» **Task statement**:
Would you output the entries below only from the line containing "στη Θεσσαλονίκη" through the line containing "του περιβάλλοντος και τις", exactly as they stand and with both ends included?

** Opening Exercise data block **

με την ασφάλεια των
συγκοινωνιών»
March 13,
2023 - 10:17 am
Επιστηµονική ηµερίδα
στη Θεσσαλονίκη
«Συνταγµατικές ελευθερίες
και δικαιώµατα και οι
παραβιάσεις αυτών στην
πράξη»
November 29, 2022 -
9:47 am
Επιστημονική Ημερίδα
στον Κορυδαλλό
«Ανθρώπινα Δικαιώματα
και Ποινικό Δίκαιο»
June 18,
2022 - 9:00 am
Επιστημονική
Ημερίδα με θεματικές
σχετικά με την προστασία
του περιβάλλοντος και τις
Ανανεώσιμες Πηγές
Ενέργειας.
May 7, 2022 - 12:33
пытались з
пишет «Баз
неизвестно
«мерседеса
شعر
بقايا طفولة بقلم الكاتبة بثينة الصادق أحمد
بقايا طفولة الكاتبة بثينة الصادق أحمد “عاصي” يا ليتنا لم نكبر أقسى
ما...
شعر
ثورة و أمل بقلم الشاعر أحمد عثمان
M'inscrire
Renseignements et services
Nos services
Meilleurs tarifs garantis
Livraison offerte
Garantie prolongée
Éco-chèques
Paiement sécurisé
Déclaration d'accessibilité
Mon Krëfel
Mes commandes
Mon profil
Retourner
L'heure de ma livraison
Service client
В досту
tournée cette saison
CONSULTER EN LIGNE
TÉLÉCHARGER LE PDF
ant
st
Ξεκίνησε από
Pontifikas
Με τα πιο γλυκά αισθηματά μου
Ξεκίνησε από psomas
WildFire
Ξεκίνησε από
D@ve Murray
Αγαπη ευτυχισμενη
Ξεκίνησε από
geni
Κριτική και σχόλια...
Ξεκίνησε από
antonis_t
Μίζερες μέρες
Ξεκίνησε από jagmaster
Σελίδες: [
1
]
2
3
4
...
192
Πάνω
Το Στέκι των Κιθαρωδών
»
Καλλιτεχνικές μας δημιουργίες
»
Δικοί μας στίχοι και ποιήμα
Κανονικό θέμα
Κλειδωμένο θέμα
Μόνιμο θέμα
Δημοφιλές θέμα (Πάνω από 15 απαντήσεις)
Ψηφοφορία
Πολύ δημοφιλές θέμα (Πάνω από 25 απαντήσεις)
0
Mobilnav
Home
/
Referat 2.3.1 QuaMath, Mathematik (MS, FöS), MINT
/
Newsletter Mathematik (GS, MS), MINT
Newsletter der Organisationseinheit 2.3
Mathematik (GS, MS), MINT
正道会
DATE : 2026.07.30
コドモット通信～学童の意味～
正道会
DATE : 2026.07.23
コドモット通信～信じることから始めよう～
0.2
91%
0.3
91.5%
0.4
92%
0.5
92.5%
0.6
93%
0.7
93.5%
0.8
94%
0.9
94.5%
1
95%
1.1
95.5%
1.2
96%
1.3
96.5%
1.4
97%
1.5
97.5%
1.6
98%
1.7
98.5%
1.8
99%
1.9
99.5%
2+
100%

** Closing Exercise data block **

» **Output for this exercise**:
στη Θεσσαλονίκη
«Συνταγµατικές ελευθερίες
και δικαιώµατα και οι
παραβιάσεις αυτών στην
πράξη»
November 29, 2022 -
9:47 am
Επιστημονική Ημερίδα
στον Κορυδαλλό
«Ανθρώπινα Δικαιώματα
και Ποινικό Δίκαιο»
June 18,
2022 - 9:00 am
Επιστημονική
Ημερίδα με θεματικές
σχετικά με την προστασία
του περιβάλλοντος και τις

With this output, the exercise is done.